Two years before the hillside looking over the Pacific Ocean was drilled into to make way for a seaside university, Reagan was working alongside Banowsky and Young to make the vision of an expanded Pepperdine a reality. Banowsky refers to Feb. 9, 1970 as the “birth” of Seaver College. An unexpected 3,400 people attended the unveiling of the educational vision and architectural plans for the new Malibu campus that day, overflowing the Century Plaza Hotel and spilling over into the Beverly Hilton.
As keynote speaker of the event, Reagan — by then governor of California for three years — drew the conservative crowd that both Pepperdine and its allied Republicans wanted. Indeed, Pepperdine had been carefully cultivating its conservative image since well before Reagan left Hollywood. Beginning in 1959, Young made efforts to generate positive publicity among the conservative population in California by launching the George Pepperdine College Freedom Forum, an annual lecture series regarding conservative American economic ideals and the ever-present threat of communism. The Freedom Forum lasted until 1971, adding critical conservative members into Pepperdine’s ranks, including Goldwater and, of course, Reagan.

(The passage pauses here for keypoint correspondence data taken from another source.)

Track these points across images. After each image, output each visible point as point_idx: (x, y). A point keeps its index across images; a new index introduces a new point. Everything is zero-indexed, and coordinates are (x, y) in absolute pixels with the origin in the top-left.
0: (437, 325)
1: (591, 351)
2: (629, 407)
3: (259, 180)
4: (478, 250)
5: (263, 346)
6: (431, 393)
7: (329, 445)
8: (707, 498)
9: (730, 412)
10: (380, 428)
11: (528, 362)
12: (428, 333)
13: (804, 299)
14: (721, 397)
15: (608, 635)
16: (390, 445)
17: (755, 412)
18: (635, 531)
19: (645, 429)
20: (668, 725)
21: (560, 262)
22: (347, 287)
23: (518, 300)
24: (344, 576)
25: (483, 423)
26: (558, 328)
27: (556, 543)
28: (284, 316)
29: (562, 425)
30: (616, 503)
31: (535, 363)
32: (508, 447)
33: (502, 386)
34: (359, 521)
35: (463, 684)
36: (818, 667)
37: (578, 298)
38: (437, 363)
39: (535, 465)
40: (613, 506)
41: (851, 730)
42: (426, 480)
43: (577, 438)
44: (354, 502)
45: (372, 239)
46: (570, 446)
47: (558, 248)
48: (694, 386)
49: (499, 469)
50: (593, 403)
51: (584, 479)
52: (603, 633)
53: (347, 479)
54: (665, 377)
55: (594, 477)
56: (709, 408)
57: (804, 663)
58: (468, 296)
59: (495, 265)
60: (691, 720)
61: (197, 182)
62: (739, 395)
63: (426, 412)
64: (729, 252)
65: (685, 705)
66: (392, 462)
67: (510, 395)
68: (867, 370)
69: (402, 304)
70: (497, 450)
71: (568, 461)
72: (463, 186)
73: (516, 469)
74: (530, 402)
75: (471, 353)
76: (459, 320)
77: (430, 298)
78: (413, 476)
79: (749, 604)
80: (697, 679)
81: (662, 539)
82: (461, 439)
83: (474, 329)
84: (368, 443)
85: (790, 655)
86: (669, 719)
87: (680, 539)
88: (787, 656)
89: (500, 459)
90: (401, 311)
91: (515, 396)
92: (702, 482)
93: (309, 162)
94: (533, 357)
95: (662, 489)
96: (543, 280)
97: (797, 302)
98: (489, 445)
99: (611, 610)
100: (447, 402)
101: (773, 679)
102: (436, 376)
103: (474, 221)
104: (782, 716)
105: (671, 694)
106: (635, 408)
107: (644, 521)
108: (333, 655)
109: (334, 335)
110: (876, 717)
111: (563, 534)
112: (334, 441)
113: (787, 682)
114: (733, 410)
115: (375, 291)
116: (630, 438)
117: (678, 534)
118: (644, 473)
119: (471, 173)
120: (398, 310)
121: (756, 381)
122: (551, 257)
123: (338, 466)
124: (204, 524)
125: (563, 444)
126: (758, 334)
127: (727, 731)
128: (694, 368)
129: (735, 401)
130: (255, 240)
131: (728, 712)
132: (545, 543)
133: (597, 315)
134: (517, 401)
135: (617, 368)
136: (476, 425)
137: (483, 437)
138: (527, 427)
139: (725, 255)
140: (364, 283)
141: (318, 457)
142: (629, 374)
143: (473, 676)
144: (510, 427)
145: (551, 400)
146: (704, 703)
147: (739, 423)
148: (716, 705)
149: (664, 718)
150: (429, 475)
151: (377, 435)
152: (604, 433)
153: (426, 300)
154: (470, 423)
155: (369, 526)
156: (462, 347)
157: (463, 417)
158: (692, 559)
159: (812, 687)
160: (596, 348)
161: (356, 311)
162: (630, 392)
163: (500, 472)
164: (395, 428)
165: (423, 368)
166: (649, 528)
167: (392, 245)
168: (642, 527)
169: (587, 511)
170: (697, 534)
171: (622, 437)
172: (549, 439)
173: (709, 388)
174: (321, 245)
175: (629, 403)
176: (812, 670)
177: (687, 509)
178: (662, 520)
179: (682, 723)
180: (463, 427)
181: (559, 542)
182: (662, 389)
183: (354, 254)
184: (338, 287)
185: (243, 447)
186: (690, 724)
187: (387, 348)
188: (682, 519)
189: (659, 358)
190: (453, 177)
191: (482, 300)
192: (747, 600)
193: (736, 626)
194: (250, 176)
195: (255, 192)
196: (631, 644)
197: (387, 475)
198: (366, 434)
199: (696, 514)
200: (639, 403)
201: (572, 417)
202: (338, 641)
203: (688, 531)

For Banowsky, however, his alliance with the soon-to-be golden child of California Republicans moved beyond the scope of Pepperdine. By 1972, he was presented on television by the Reagans as the California chairman for former President Richard Nixon’s re-election. In 1973, he was appointed chairman of the “Governor Reagan Appreciation Dinner,” and by 1976 he was considered among Reagan’s “best friends” willing to help Reagan do the unthinkable: run against the incumbent of his own party, Gerald Ford.
The miscommunication between Banowsky and Reagan over the 1976 election resulted in a severely weakened friendship and at least four years without contact. Banowsky said in “The Malibu Miracle” that he did not pick up on Reagan’s signals that he wanted the support of Pepperdine in his unprecedented challenge to Ford, and so Pepperdine offered support to Ford’s campaign in May 1975. That night, Banowsky said Reagan called asking for support in the election, encouraging him to publicly state that he was a “Reagan man.”

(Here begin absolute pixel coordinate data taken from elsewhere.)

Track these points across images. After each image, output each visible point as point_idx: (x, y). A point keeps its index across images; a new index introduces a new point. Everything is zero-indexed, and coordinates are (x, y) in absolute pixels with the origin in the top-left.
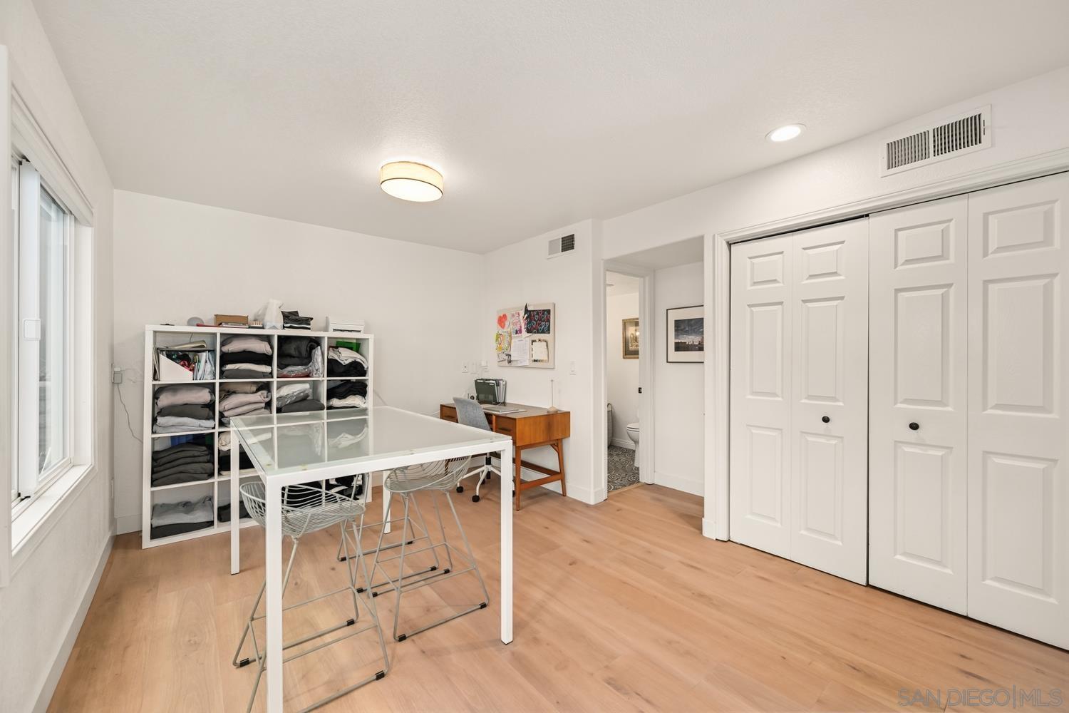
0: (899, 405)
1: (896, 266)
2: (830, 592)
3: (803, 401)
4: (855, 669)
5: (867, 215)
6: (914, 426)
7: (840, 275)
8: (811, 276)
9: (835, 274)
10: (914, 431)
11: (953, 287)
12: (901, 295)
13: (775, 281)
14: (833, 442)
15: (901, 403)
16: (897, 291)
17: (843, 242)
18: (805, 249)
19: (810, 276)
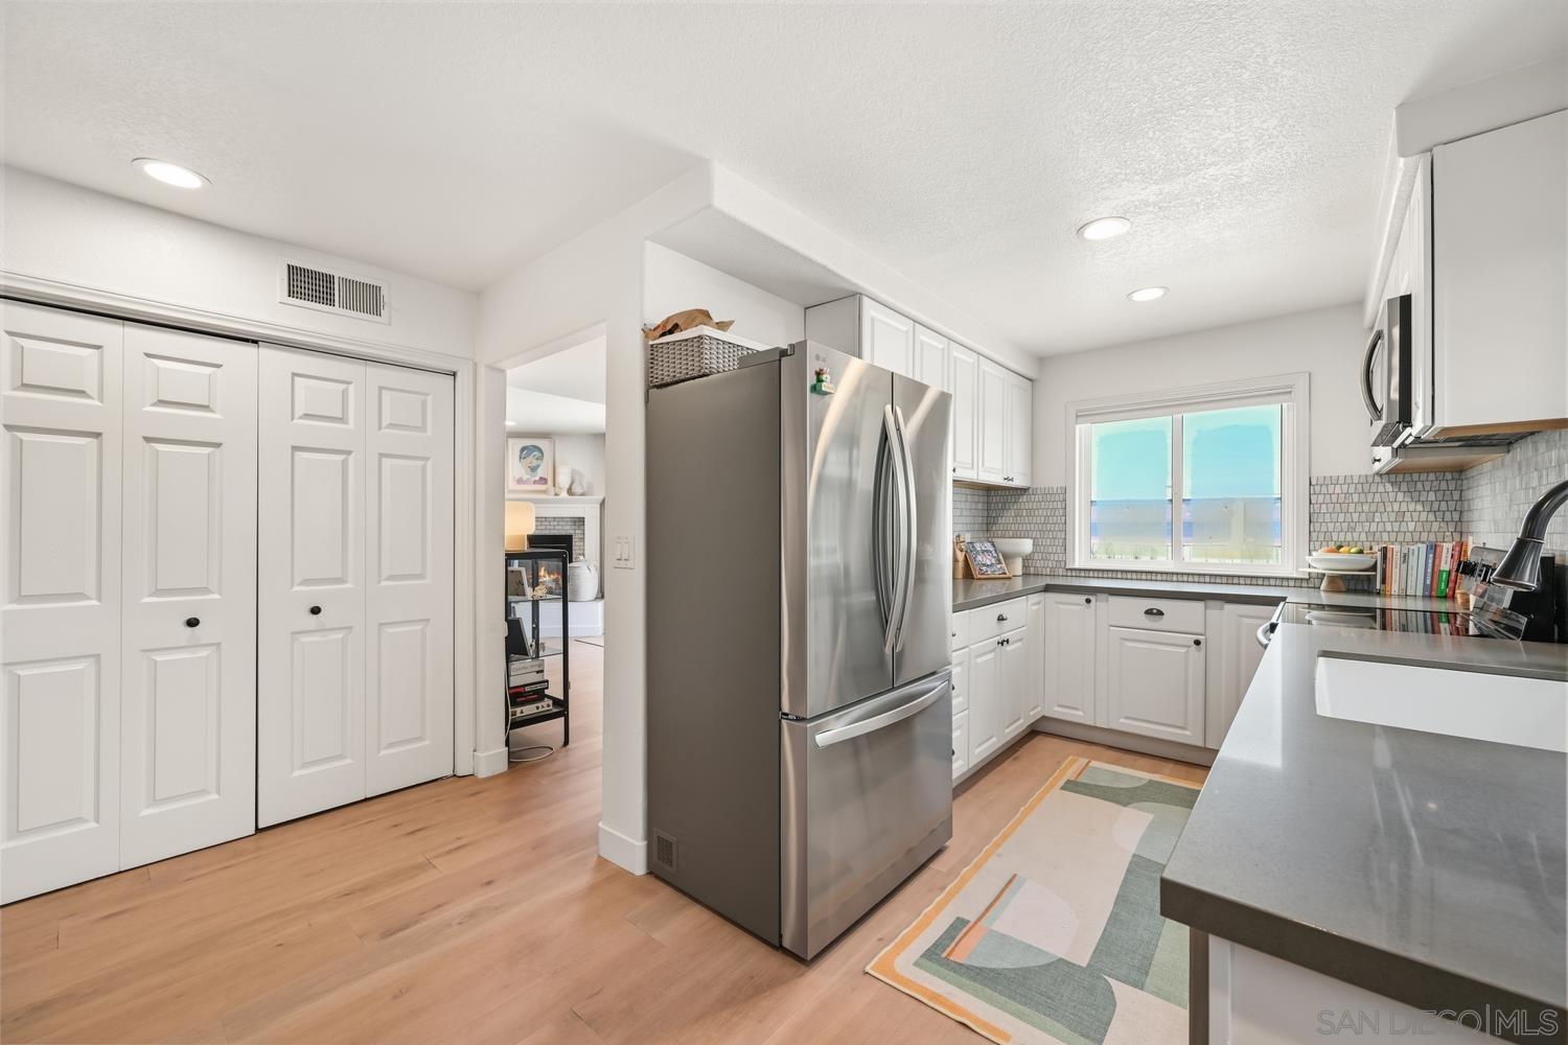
0: (296, 588)
1: (293, 419)
2: (226, 864)
3: (147, 600)
4: (347, 895)
5: (255, 342)
6: (316, 611)
7: (212, 411)
8: (162, 403)
9: (206, 408)
10: (315, 616)
11: (353, 455)
12: (298, 454)
13: (81, 393)
14: (203, 653)
15: (299, 585)
16: (295, 448)
17: (219, 366)
18: (148, 355)
19: (160, 401)
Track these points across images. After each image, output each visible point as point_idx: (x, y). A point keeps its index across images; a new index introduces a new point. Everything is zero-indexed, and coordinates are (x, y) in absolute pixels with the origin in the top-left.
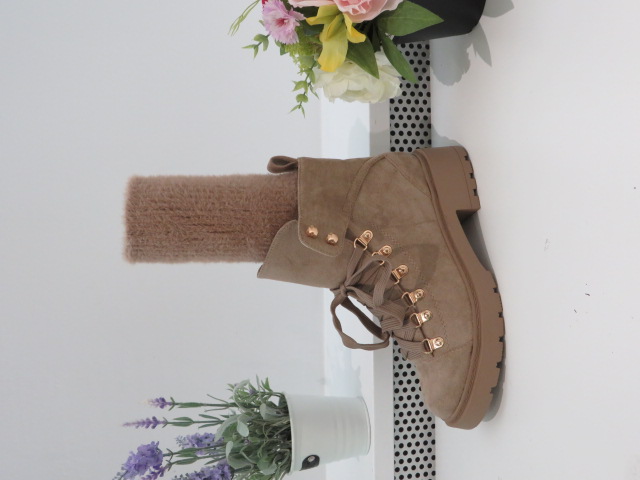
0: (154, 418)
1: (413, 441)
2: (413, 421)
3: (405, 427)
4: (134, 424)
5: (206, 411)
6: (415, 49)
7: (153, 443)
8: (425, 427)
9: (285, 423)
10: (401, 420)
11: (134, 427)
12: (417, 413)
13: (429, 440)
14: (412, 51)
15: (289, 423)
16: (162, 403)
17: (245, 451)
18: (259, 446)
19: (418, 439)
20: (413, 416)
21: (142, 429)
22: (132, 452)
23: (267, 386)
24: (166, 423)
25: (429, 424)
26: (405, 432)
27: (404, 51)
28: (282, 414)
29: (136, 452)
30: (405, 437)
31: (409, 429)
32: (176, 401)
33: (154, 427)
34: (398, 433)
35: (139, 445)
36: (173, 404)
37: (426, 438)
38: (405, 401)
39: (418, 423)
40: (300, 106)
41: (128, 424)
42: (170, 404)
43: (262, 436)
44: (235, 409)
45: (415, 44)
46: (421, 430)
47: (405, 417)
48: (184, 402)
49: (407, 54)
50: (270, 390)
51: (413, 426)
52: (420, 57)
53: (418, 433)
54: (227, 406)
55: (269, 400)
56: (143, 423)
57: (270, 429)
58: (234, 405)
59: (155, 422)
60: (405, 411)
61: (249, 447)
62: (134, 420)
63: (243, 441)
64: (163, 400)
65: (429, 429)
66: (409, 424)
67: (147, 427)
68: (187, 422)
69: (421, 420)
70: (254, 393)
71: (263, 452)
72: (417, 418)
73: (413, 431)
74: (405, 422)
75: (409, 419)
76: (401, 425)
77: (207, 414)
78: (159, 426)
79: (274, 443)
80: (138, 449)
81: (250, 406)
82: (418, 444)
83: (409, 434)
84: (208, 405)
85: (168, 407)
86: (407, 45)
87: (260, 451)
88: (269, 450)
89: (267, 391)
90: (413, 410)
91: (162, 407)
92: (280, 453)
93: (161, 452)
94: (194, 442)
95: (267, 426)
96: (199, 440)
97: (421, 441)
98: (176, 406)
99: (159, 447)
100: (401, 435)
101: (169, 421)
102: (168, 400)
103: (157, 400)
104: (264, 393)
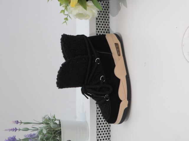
0: (16, 128)
1: (103, 136)
2: (103, 129)
3: (101, 131)
4: (8, 130)
5: (33, 125)
6: (105, 3)
7: (14, 136)
8: (107, 131)
9: (59, 129)
10: (99, 129)
11: (8, 131)
12: (105, 126)
13: (109, 135)
14: (104, 4)
15: (61, 129)
16: (17, 122)
17: (45, 139)
18: (51, 137)
19: (105, 135)
20: (103, 127)
21: (11, 132)
22: (6, 139)
23: (54, 117)
24: (20, 130)
25: (109, 130)
26: (101, 133)
27: (101, 3)
28: (59, 126)
29: (7, 139)
30: (101, 134)
31: (102, 132)
32: (22, 122)
33: (15, 131)
34: (98, 133)
35: (9, 137)
36: (21, 123)
37: (107, 135)
38: (101, 122)
39: (105, 130)
40: (65, 22)
41: (6, 130)
42: (20, 123)
43: (52, 134)
44: (43, 125)
45: (105, 1)
46: (106, 132)
47: (101, 127)
48: (25, 122)
49: (102, 4)
50: (55, 118)
51: (103, 131)
52: (106, 6)
53: (105, 133)
54: (40, 124)
55: (55, 122)
56: (12, 130)
57: (54, 131)
58: (42, 123)
59: (16, 129)
60: (101, 126)
61: (47, 138)
62: (9, 129)
63: (45, 136)
64: (18, 121)
65: (109, 132)
66: (102, 130)
67: (13, 131)
68: (27, 129)
69: (106, 129)
70: (50, 119)
71: (52, 140)
72: (105, 128)
73: (103, 132)
74: (101, 129)
75: (102, 128)
76: (99, 130)
77: (33, 126)
78: (17, 131)
79: (55, 136)
80: (8, 138)
81: (48, 124)
82: (105, 137)
83: (102, 133)
84: (33, 123)
85: (19, 124)
86: (102, 2)
87: (51, 139)
88: (54, 139)
89: (54, 119)
90: (104, 125)
91: (17, 124)
92: (58, 140)
93: (16, 139)
94: (30, 136)
95: (53, 130)
96: (31, 136)
97: (106, 136)
98: (22, 124)
99: (16, 138)
100: (99, 134)
101: (21, 129)
102: (19, 121)
103: (15, 121)
104: (53, 120)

The misunderstanding between both men certainly ended the explicit support Pepperdine had been enjoying from Reagan since at least 1970, but Reagan’s role in the “Malibu Miracle” had been sealed.
Not all Seaver College students were enthusiastic about the Reagan contribution, however. Particularly in 1973, the Graphic ran some highly critical pieces on Pepperdine’s fundraising efforts and alliances, referring to Banowsky’s televised appointment as the California Chairman for the Reelection of Richard Nixon the “Pepp Watergate.”
Bob Eisberg, then-editor-in-chief of the Graphic, wrote in 1973: “Pepperdine has become the darling of the conservative wing of the GOP. The word ‘independent’ should be stricken from Pepperdine’s self-description as an ‘independent, liberal arts, Christian college.’” Citing Banowsky’s public association with Nixon, Vice President Spiro Agnew and Governor Ronald Reagan, Eisberg lamented Pepperdine’s entanglement in American politics, especially with a party that had just witnessed corruption in the White House like no other.
Banowsky —whether or not he was serious in his question of whether God or Reagan played the most important role in the expansion of Pepperdine’s vision by the sea — brings up an important point about the political and religious heritage of Pepperdine, and how seamlessly merged the two often were. Regardless of political affiliation, even in such politically polarized times such as these, Reagan’s contribution to Pepperdine University is undeniable. As students, faculty, and staff, we owe a debt to “the Gipper.”